Towards virtual electrical breast biopsy: space-frequency MUSIC for trans-admittance data

Breast cancer diagnosis may be improved by electrical immittance measurements. We have developed a novel method, space-frequency MUItiple Signal Classification (MUSIC), to determine three-dimensional positions and electrical parameters of focal lesions from multifrequency trans-admittance data recorded with a planar electrode array. A homogeneous infinite volume conductor containing focal inhomogeneities proved to be a useful patient-independent model for the breast containing focal lesions.

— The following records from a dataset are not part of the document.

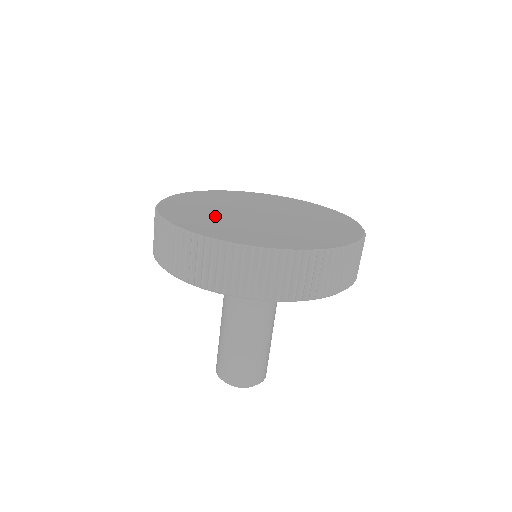
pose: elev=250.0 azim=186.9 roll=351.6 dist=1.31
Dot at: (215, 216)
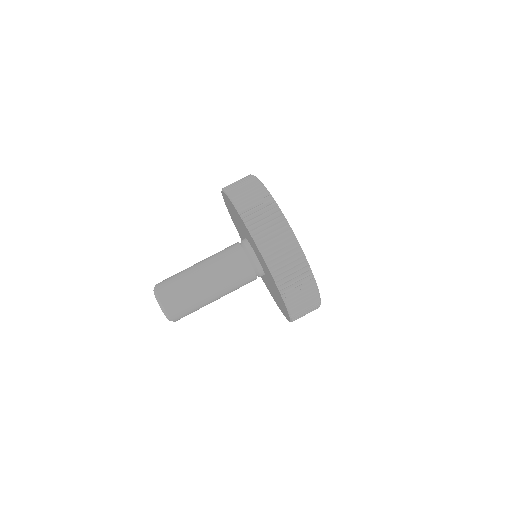
Dot at: occluded
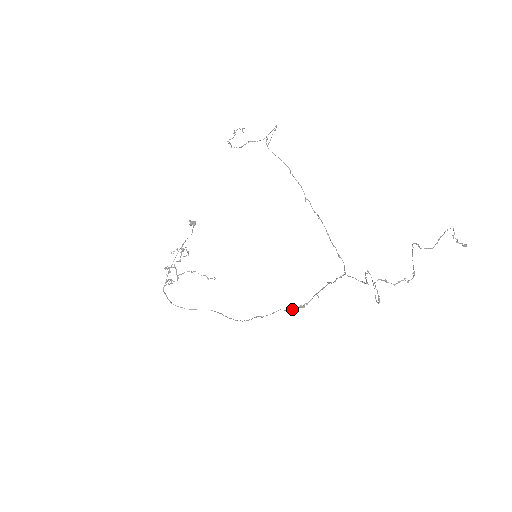
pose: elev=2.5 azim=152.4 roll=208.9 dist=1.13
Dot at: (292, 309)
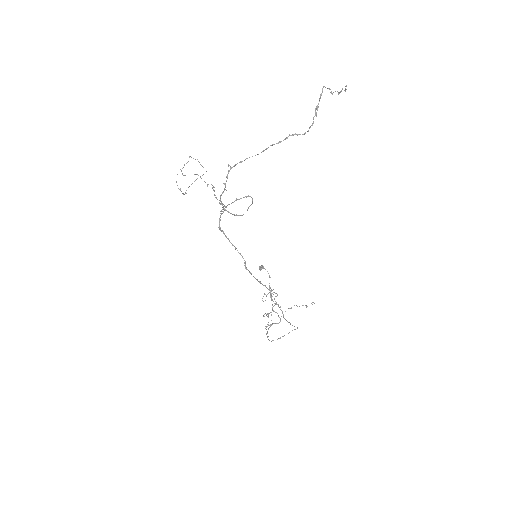
Dot at: occluded
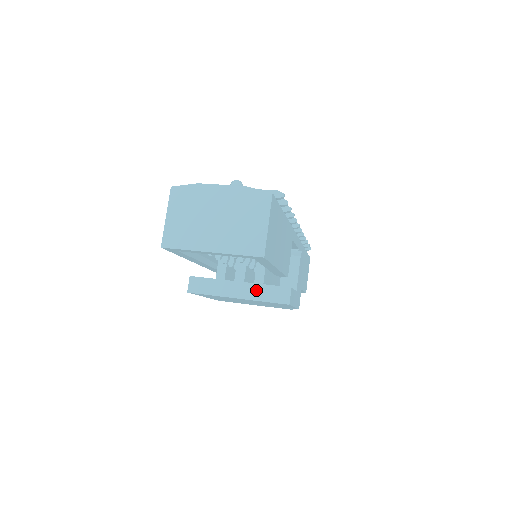
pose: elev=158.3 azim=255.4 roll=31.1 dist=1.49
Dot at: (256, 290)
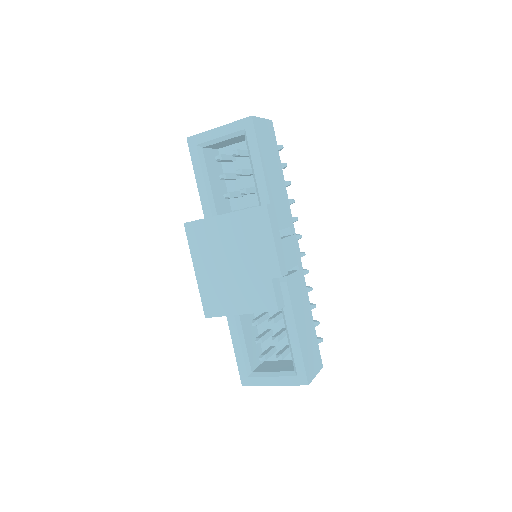
Dot at: occluded
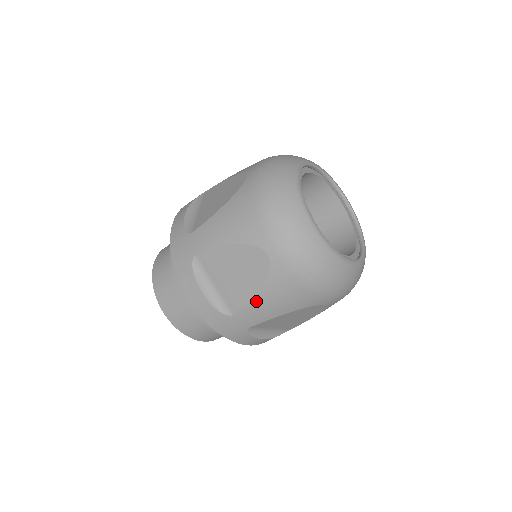
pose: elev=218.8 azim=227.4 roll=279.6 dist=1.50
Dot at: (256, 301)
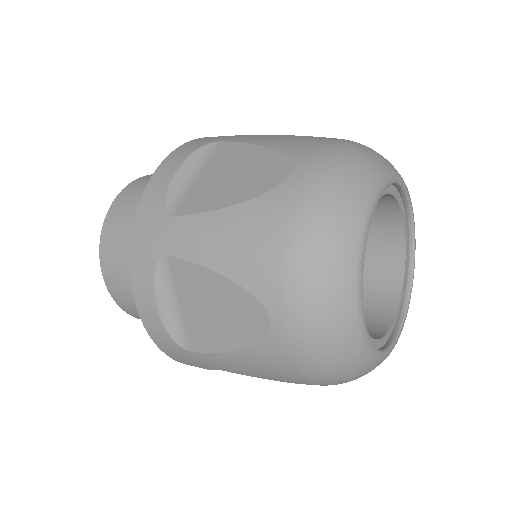
Dot at: occluded
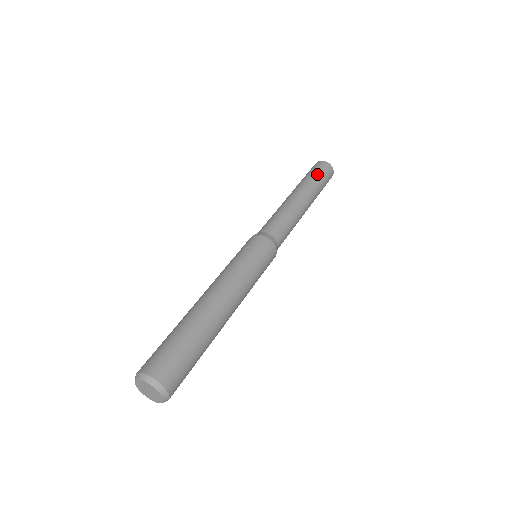
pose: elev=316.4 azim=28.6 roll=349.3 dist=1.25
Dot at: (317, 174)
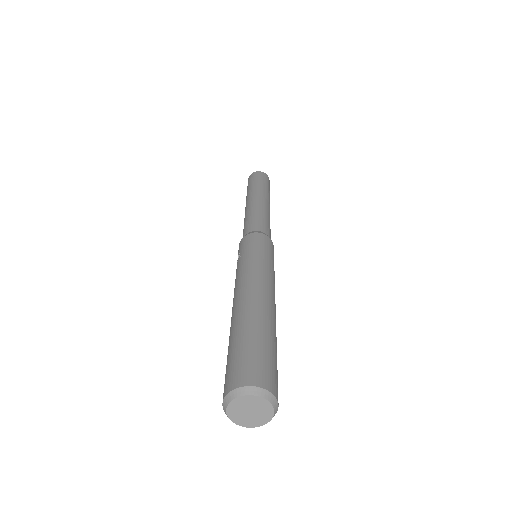
Dot at: (250, 183)
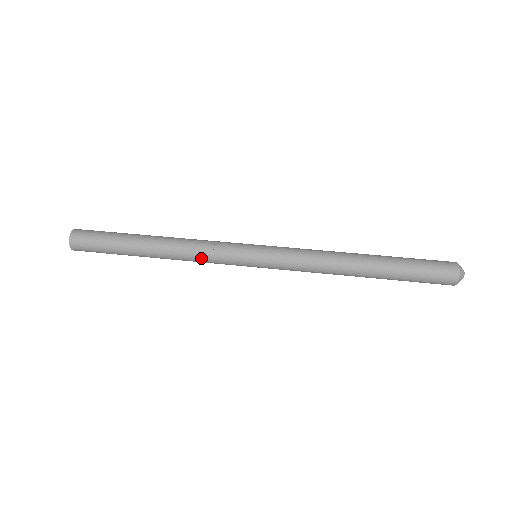
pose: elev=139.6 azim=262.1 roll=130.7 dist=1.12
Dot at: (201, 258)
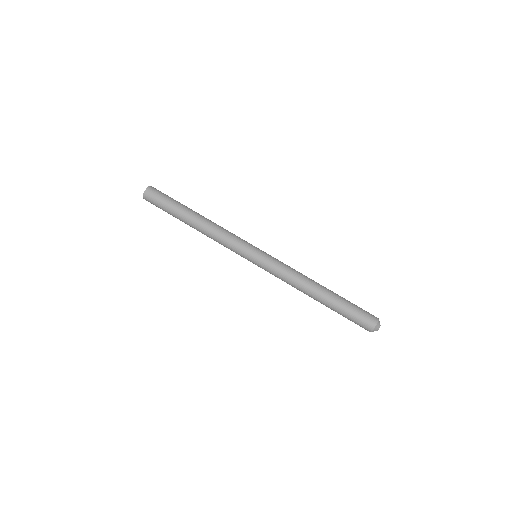
Dot at: (221, 242)
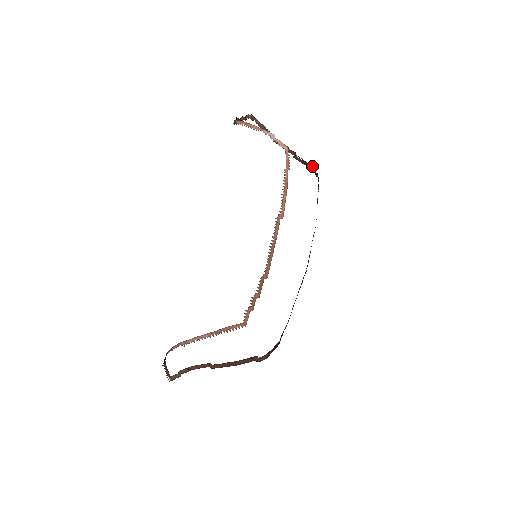
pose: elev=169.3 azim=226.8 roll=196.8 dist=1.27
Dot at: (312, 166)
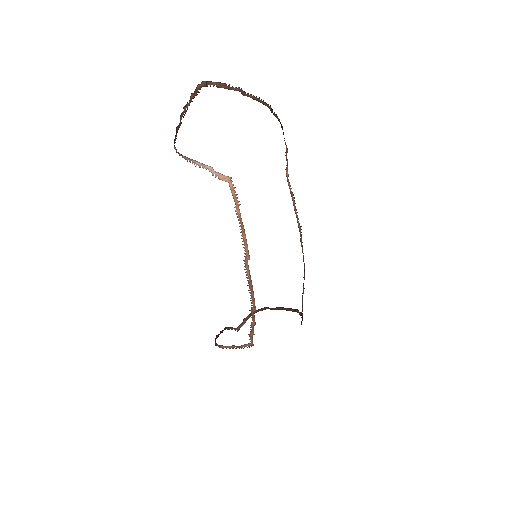
Dot at: occluded
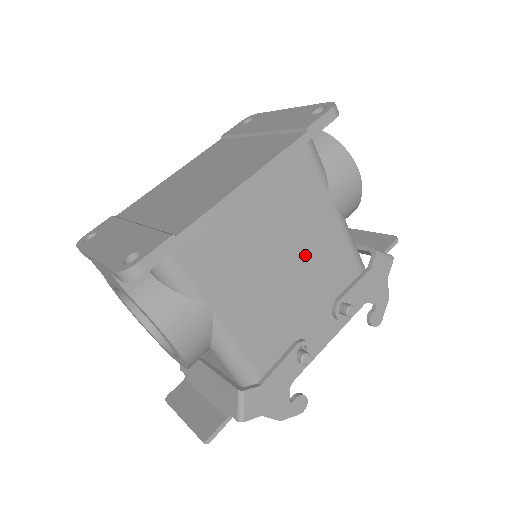
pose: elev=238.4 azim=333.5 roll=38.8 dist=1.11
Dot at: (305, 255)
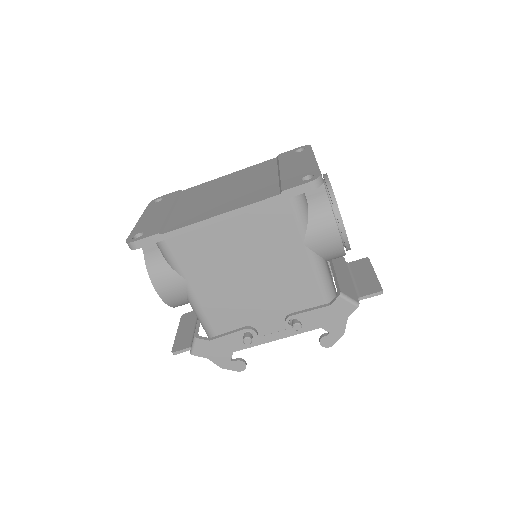
Dot at: (271, 274)
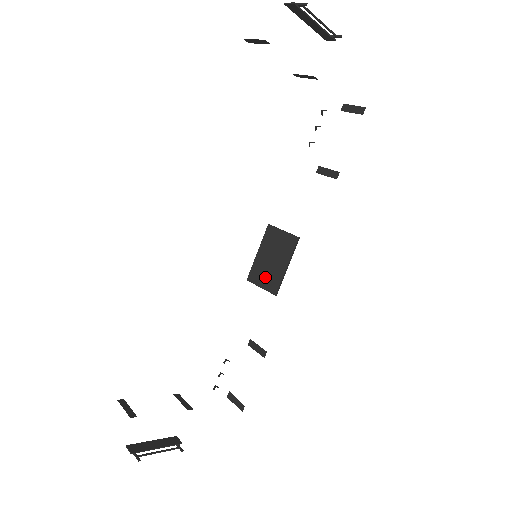
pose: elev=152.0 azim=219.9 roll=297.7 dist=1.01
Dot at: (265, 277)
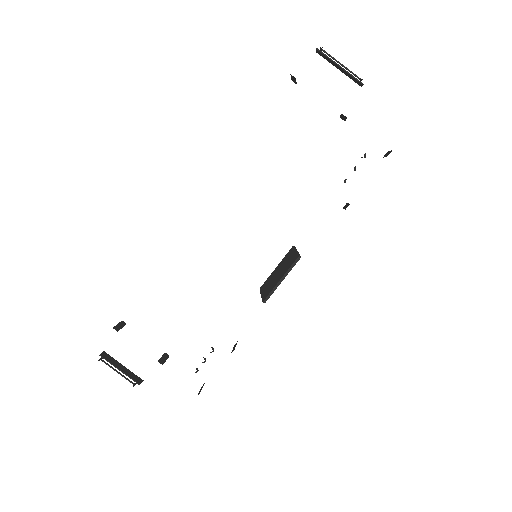
Dot at: (267, 287)
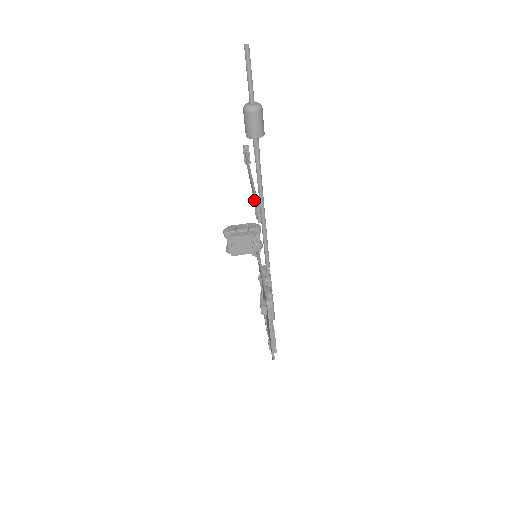
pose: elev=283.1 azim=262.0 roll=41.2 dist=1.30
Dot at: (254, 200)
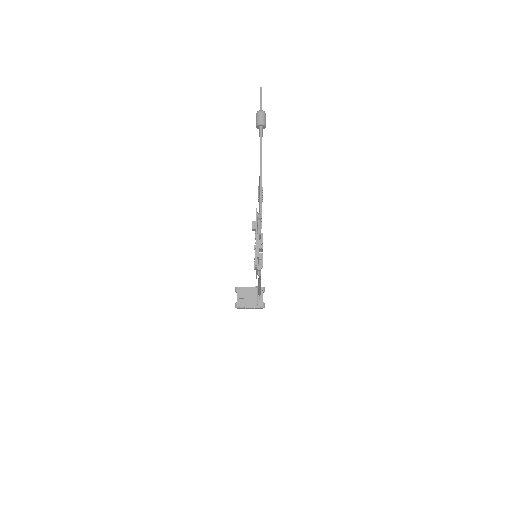
Dot at: occluded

Lesions polarized through the externally applied electric field are considered as distributions of aligned dipoles. Independence of the lesions' shape and size is achieved by a multipole expansion of such a dipole distribution. Thus, lesions are described by point-like multipoles. Their admittance contributions are given by a sum over products of multipole-specific source-sensor transfer functions, called lead fields, multiplied by their moments. Lesion localization corresponds to multipole search, and uses orthonormalized lead fields for comparison with a signal subspace from a singular value analysis of a space-frequency data matrix. At the locations found, the moments' frequency behavior is calculated which is assumed to be tissue-specific due to their dependence on conductivities. Results from clinical data show that space-frequency MUSIC successfully localizes lesions. Tissue differentiation might be possible, especially when the frequency range of the measurement system will be increased.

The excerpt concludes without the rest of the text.